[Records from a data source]
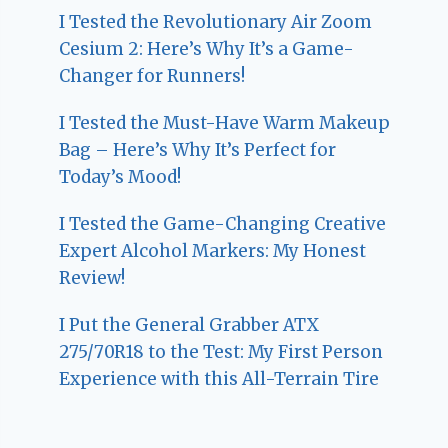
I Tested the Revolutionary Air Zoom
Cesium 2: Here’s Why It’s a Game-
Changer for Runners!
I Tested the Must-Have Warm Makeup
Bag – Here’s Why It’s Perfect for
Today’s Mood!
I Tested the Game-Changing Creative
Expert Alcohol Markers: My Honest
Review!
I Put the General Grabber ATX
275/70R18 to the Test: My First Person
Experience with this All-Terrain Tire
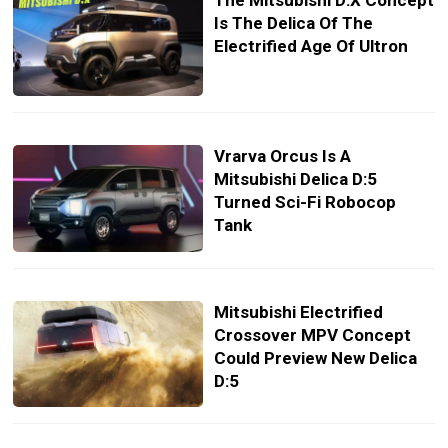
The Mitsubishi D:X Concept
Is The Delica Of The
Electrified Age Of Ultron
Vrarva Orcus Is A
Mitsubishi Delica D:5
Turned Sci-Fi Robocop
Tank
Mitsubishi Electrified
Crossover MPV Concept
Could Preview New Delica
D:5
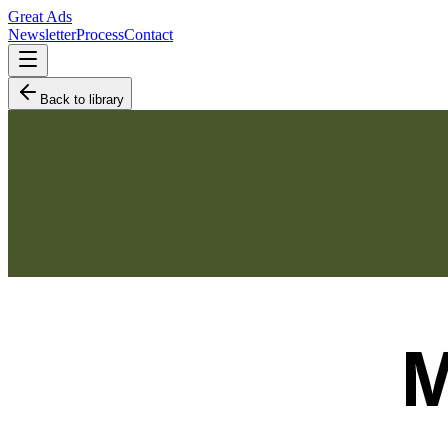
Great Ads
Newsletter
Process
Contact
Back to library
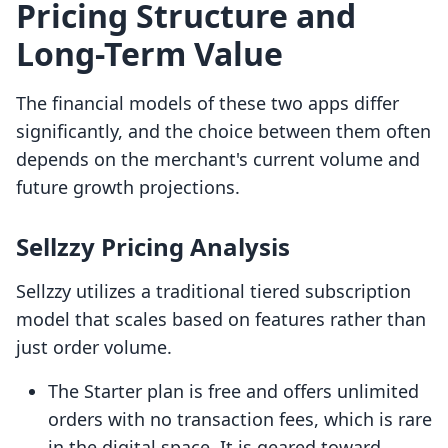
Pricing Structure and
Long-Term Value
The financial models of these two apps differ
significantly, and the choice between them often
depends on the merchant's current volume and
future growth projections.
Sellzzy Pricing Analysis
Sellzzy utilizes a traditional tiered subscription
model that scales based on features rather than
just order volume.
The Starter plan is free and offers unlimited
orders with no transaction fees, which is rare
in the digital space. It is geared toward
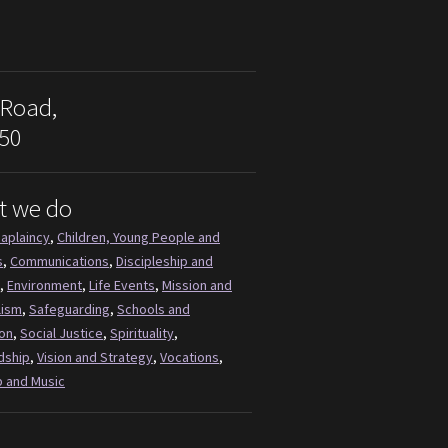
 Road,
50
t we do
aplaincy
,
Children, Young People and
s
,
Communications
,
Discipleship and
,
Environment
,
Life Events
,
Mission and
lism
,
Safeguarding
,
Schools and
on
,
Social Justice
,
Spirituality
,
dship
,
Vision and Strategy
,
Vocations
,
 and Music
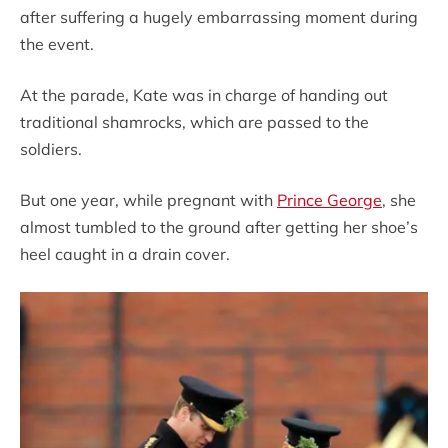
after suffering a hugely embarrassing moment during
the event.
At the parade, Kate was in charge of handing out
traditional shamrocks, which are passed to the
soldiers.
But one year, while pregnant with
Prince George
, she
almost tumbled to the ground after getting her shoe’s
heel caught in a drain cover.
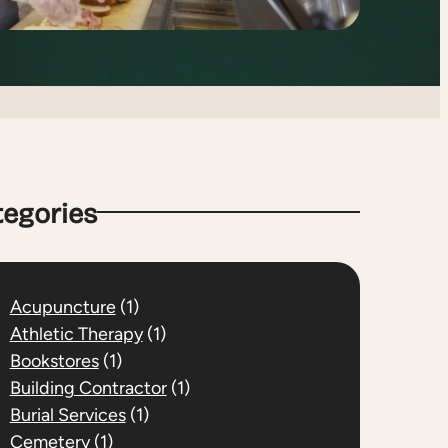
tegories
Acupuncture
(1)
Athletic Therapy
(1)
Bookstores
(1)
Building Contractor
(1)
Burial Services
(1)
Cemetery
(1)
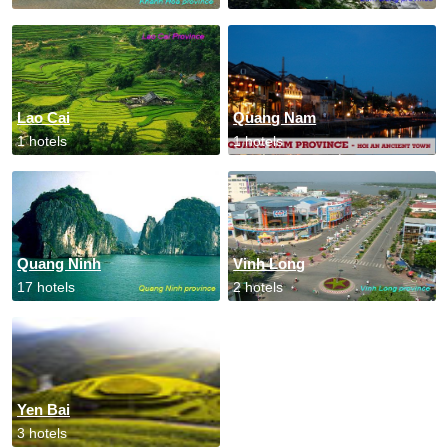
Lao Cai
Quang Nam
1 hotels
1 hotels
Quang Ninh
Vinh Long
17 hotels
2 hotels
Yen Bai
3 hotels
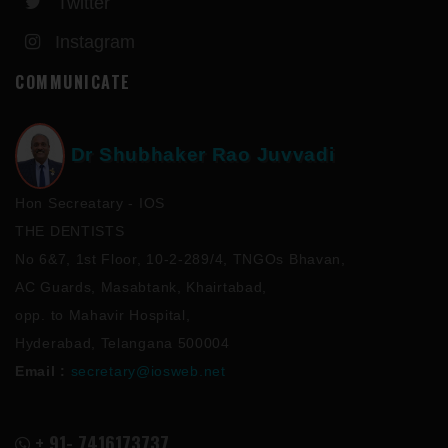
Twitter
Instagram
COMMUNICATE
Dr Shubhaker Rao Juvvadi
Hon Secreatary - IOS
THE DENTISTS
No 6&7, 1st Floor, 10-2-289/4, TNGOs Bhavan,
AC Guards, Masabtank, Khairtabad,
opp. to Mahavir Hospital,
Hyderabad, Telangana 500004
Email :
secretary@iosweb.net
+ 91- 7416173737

TASK TO CARRY OUT =>
Can you swap each "hotels" in the lines above for "properties" and write all the lines out again, changing nothing else and leaving out the pictures?

WRITTEN ANSWER =>
I Tested the Revolutionary Air Zoom
Cesium 2: Here’s Why It’s a Game-
Changer for Runners!
I Tested the Must-Have Warm Makeup
Bag – Here’s Why It’s Perfect for
Today’s Mood!
I Tested the Game-Changing Creative
Expert Alcohol Markers: My Honest
Review!
I Put the General Grabber ATX
275/70R18 to the Test: My First Person
Experience with this All-Terrain Tire
The Mitsubishi D:X Concept
Is The Delica Of The
Electrified Age Of Ultron
Vrarva Orcus Is A
Mitsubishi Delica D:5
Turned Sci-Fi Robocop
Tank
Mitsubishi Electrified
Crossover MPV Concept
Could Preview New Delica
D:5
Great Ads
Newsletter
Process
Contact
Back to library
Pricing Structure and
Long-Term Value
The financial models of these two apps differ
significantly, and the choice between them often
depends on the merchant's current volume and
future growth projections.
Sellzzy Pricing Analysis
Sellzzy utilizes a traditional tiered subscription
model that scales based on features rather than
just order volume.
The Starter plan is free and offers unlimited
orders with no transaction fees, which is rare
in the digital space. It is geared toward
 Road,
50
t we do
aplaincy
,
Children, Young People and
s
,
Communications
,
Discipleship and
,
Environment
,
Life Events
,
Mission and
lism
,
Safeguarding
,
Schools and
on
,
Social Justice
,
Spirituality
,
dship
,
Vision and Strategy
,
Vocations
,
 and Music
after suffering a hugely embarrassing moment during
the event.
At the parade, Kate was in charge of handing out
traditional shamrocks, which are passed to the
soldiers.
But one year, while pregnant with
Prince George
, she
almost tumbled to the ground after getting her shoe’s
heel caught in a drain cover.
tegories
Acupuncture
(1)
Athletic Therapy
(1)
Bookstores
(1)
Building Contractor
(1)
Burial Services
(1)
Cemetery
(1)
Lao Cai
Quang Nam
1 properties
1 properties
Quang Ninh
Vinh Long
17 properties
2 properties
Yen Bai
3 properties
Twitter
Instagram
COMMUNICATE
Dr Shubhaker Rao Juvvadi
Hon Secreatary - IOS
THE DENTISTS
No 6&7, 1st Floor, 10-2-289/4, TNGOs Bhavan,
AC Guards, Masabtank, Khairtabad,
opp. to Mahavir Hospital,
Hyderabad, Telangana 500004
Email :
secretary@iosweb.net
+ 91- 7416173737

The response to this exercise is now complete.